Hoard's Dairyman article: Dealing with those high SCC cows
Dealing with those high SCC cows
by Jane Upperman and Amanda Wolfe
The authors are Land O’Lakes milk production specialists based in Pennsylvania.
The European Union’s pending enforcement of somatic cell counts of 400,000 cells per milliliter or less for its imported milk products has renewed interest in reducing SCCs across the nation. Improved herd health and economics have been long-time incentives to lower cell counts.
Every dairy should have an SCC goal of 200,000 or less. Herd health issues, lower milk production, and loss of quality premiums all reduce your income. With higher feed costs and uncertain milk prices, it is essential to manage SCCs to boost your bottom line.

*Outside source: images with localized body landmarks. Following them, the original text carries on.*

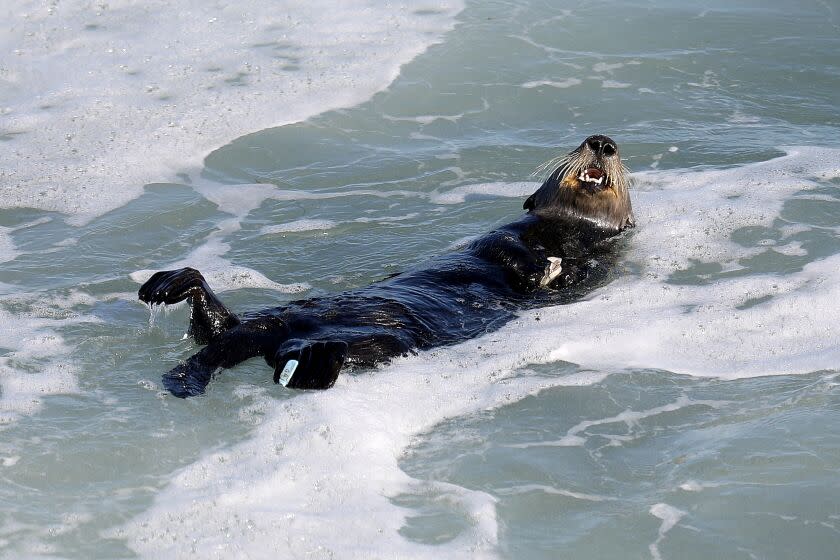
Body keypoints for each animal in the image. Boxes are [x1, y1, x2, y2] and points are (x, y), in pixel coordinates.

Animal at [139, 135, 636, 398]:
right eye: (582, 143)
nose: (602, 143)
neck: (566, 234)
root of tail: (287, 330)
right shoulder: (509, 230)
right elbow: (499, 245)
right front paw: (537, 266)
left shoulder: (601, 263)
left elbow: (576, 279)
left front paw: (552, 271)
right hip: (293, 320)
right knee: (222, 331)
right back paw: (167, 285)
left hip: (382, 341)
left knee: (254, 347)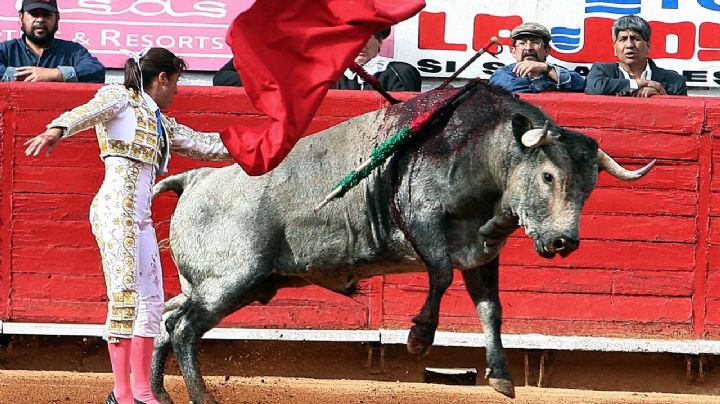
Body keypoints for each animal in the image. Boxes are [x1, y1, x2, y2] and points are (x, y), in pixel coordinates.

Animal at [149, 83, 656, 402]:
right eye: (548, 175)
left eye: (589, 186)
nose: (563, 241)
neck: (481, 154)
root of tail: (196, 178)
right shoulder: (422, 220)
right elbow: (440, 273)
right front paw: (417, 338)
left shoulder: (481, 255)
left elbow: (490, 310)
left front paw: (500, 376)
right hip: (231, 281)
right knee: (185, 330)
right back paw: (200, 396)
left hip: (230, 285)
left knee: (167, 322)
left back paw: (157, 393)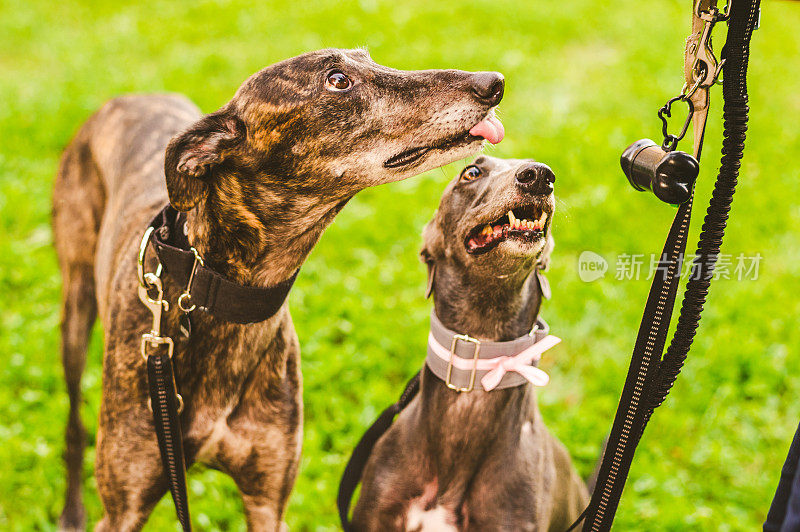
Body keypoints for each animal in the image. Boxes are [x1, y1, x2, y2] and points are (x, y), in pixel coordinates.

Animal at [53, 47, 506, 528]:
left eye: (368, 56)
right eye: (338, 80)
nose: (493, 83)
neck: (219, 294)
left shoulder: (268, 500)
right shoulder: (124, 509)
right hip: (75, 309)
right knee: (74, 424)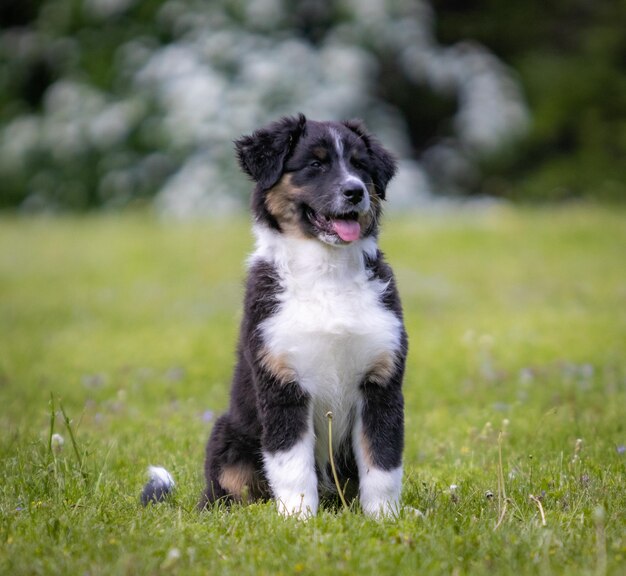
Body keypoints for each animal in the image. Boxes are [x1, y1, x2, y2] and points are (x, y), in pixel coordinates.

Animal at [146, 115, 410, 520]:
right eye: (315, 164)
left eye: (360, 165)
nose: (354, 191)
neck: (326, 272)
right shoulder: (282, 384)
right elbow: (292, 465)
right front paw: (298, 520)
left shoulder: (381, 383)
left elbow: (382, 462)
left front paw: (386, 519)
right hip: (227, 438)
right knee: (226, 494)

Jeff Funk, herd manager and part owner of Funks Midway Dairy at Melrose, Minn., says he approaches managing milk quality from two sides. “For the consumer, low cell counts help extend product shelf-life and improve flavor. For the producer, keeping counts low means fewer treatments, lower costs, more milk per cow, and less wasted milk.”
Start by culturing milk from the bulk tank to identify the predominant organisms in the herd. Since cows don’t always shed bacteria all the time, take samples over consecutive milkings, and comingle them for testing. When adding new cows to the herd, use bulk tank culturing to monitor any introduction of new infections.
Follow up bulk tank cultures by finding which cows are the culprits causing the high counts. Funk says there are two tools he can’t live without when it comes to maintaining an SCC below 74,000 on their 500-cow dairy . . . DHIA reports and the California Mastitis Test. He uses dairy management software to generate a list of any cow on their DHI report with an SCC over 150,000. Then they use the CMT on milk from each quarter of those cows. If the milk tests positive, they take a sample and culture it to see what organism is causing the high count. “The faster you can cure a cow, or at least put her in a separate group to prevent spreading, the better you can control your SCC.”
Try this strategy
Once the infected cows have been identified, implement a treatment plan to protect cow health and your profits. A veterinarian can assist in establishing a treatment protocol specific to your herd. Pinpoint the cause, and take steps to prevent future infections. Evaluate milking procedures, personnel, housing, environment, equipment function, and nutrition.
Top tips include:
• Be sure to keep cows and udders clean and dry. Maintain bedding in free stalls or housing areas frequently. Fence off wet, muddy areas. Keep udder hair short.
• Follow a strict milking procedure paying special attention to full coverage of pre- and postdipping, discarding foremilk, and carefully cleaning teat ends.
• Identify bacteria by culturing the bulk tank and 5 to 10 percent of cows with the highest SCCs in the herd. Adjust your protocols to handle the predominant bacteria.
• Dry treat all quarters.
• Cull chronic cows that don’t respond to treatment.
• Check milking system twice a year using a qualified service provider.